“Why Gabrielle should manage to look as if she were going to her first communion when she wears the lowest dress in the room, I cannot understand!” said her sister-in-law enviously. “But no one could suspect her of impropriety whatever she was doing—they would think she was saying her prayers!”

As for Jean, he said to himself that night, as he had said to himself a hundred times before in the long ten days which followed Salvi’s visit:

“I must have been mistaken, she is too beautiful—she cannot be false.”

Louis had been in such a frantic state all day that Jean was astonished at his bounding vivacity to-night. At breakfast he had lost a temper which Jean had never known him to possess, struck a terrified servant, and filled the house with irritated nerves. At lunch he had wept and only an hour before the first guest arrived Jean had been forced to give him brandy, while Louis lay in a collapse on the sofa, moaning and asking for a revolver.

Now, however, the hour had made the man. He received his guests with a perfect mixture of respect and affability, and with careful shades of manner which expressed to a nicety his reverential delight in receiving his royal guests, his cordial appreciation of the presence of certain members of the best French world (friends and relatives of Gabrielle), his camaraderie with men and women of talent, and the temporary vogue of mere originality; and a patronizing pleasure at the appearance of the less important pupils. Torialli stood a little behind him, and kept as much in the background as his friends would let him. He was honestly delighted to see his secretary receiving the big world, and he had set his heart on Louis’ success. So apparently had Madame Torialli, for she said so at intervals throughout the evening.

La Salvi came alarmingly early; she timed her arrival to take place during the long dead time of the soirée, while the princes were quarrelling in their dressing-rooms over their respective costumes, and taking drinks to strengthen their nerves for the ordeal of the Revue, which could not take place until the professional artists had finished their evening’s work at the different theatres.

Louis hastened half way downstairs to greet her.

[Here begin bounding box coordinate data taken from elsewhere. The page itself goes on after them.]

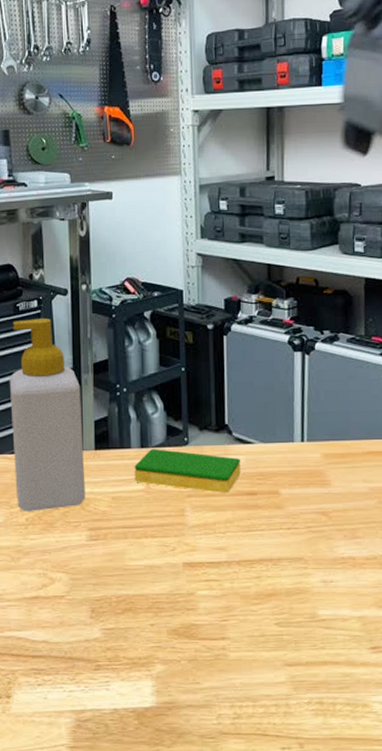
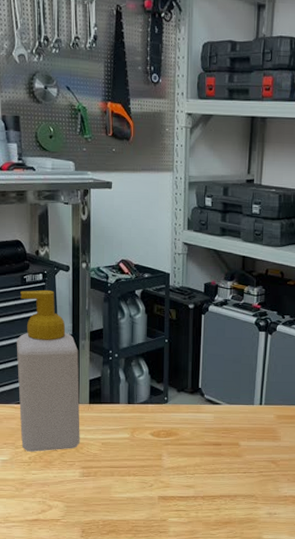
dish sponge: present [134,449,241,494] -> none [121,405,210,444]

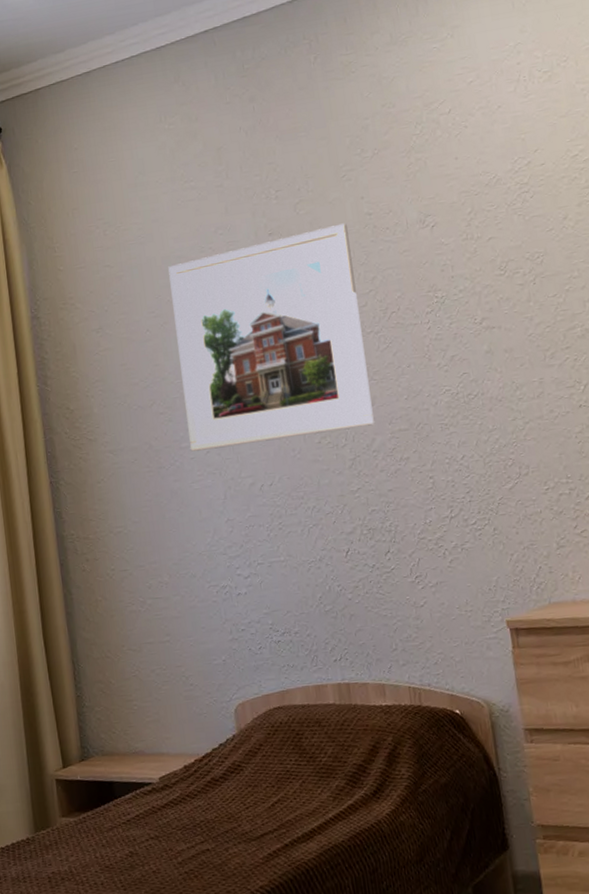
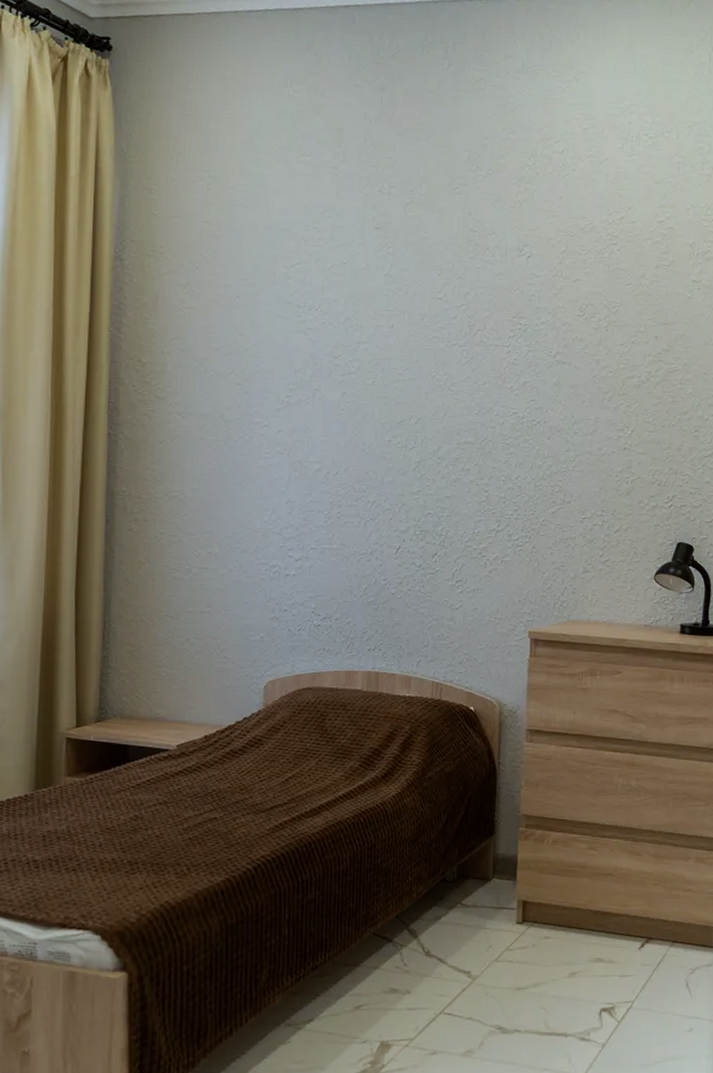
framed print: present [168,223,374,452] -> none [263,234,452,433]

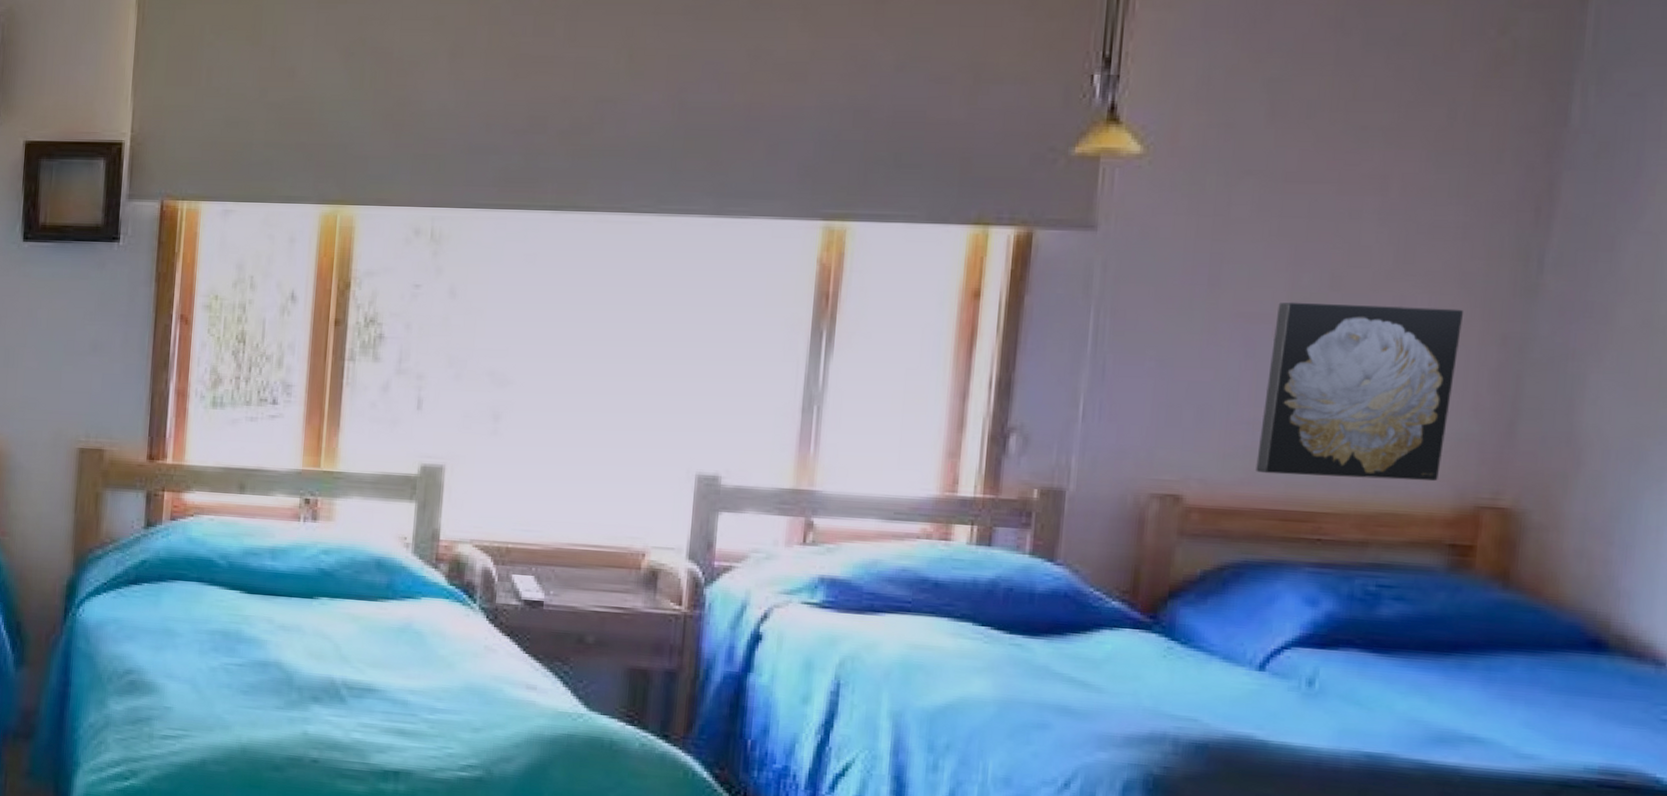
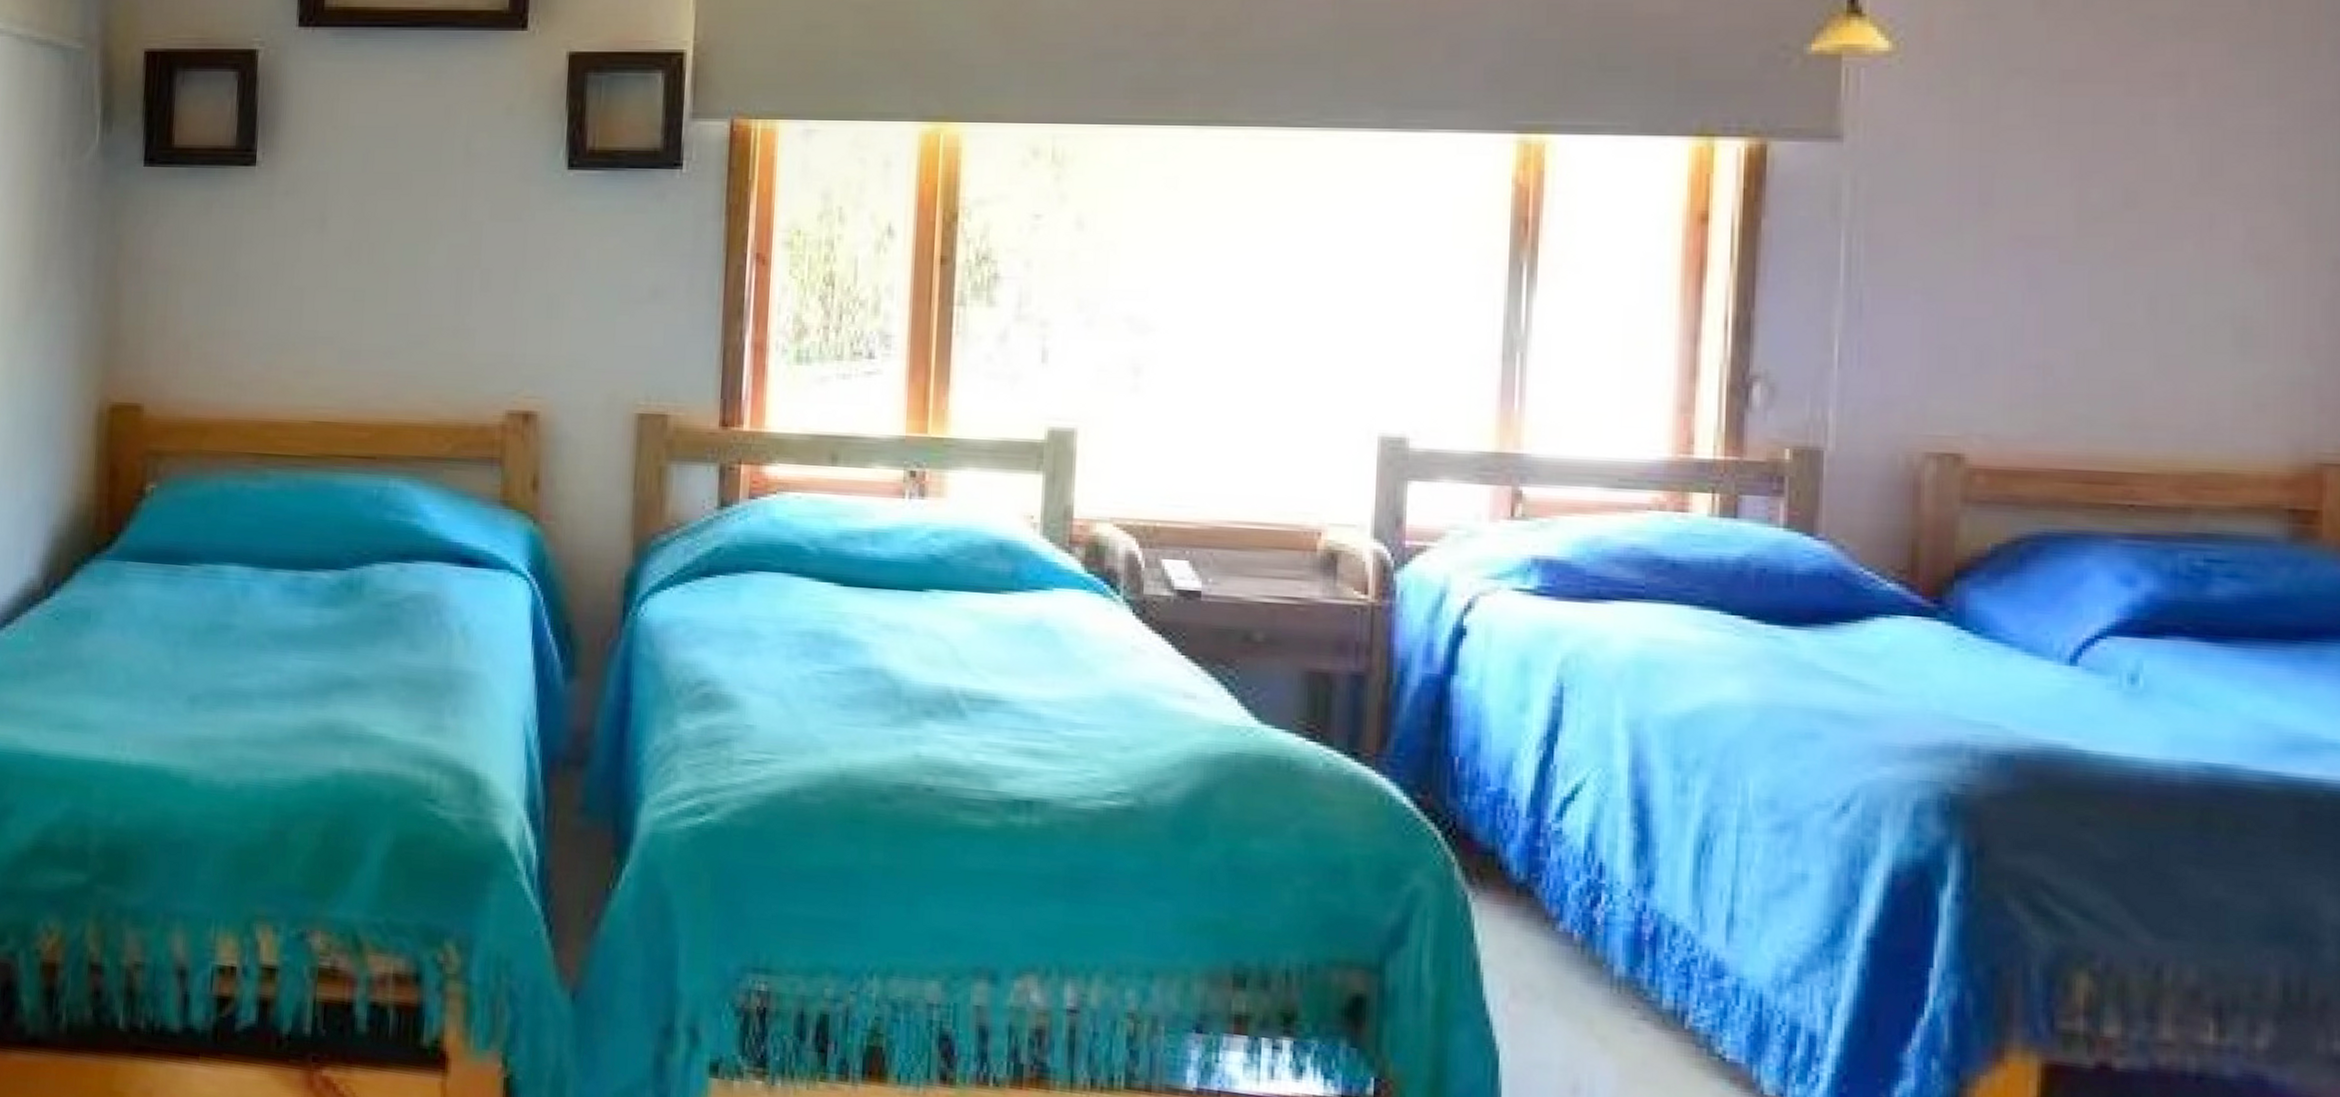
wall art: present [1256,302,1464,482] -> none [2050,222,2286,434]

Gabrielle Torialli leaned over the top of the staircase, one slim ringless hand on the banisters between. La Salvi shot a glance up at her, past her obsequious host, out of her bright, malicious little eyes.

“Ah! my dear Monsieur Flaubert!” she said. “How early I am. You see, I am so anxious to see you! But this isn’t a new house at all! It’s a magician’s palace! Why, what an interior! I shall never forget it! The truth is I am fatigued, I can hardly stand, and I said to myself, ‘If I don’t go early I shan’t have any time there at all!’ I’m like Cinderella, I must run away before the clock strikes twelve!”

Louis Flaubert’s face was a study. If she was so tired, did she intend to sing? He dared not ask her; Gabrielle had been so certain that she would sing for him; but the crudity of a direct request appalled him. It seemed as if all Paris was listening over the banisters to hear.

The royal princes in the garden, swearing bitterly over the enormous difficulty of getting into black tights for their first scene—what would they say if they did not hear La Salvi? Perhaps, if he got her alone into the garden, he would dare to ask the boon. But no! La Salvi would not go into the garden.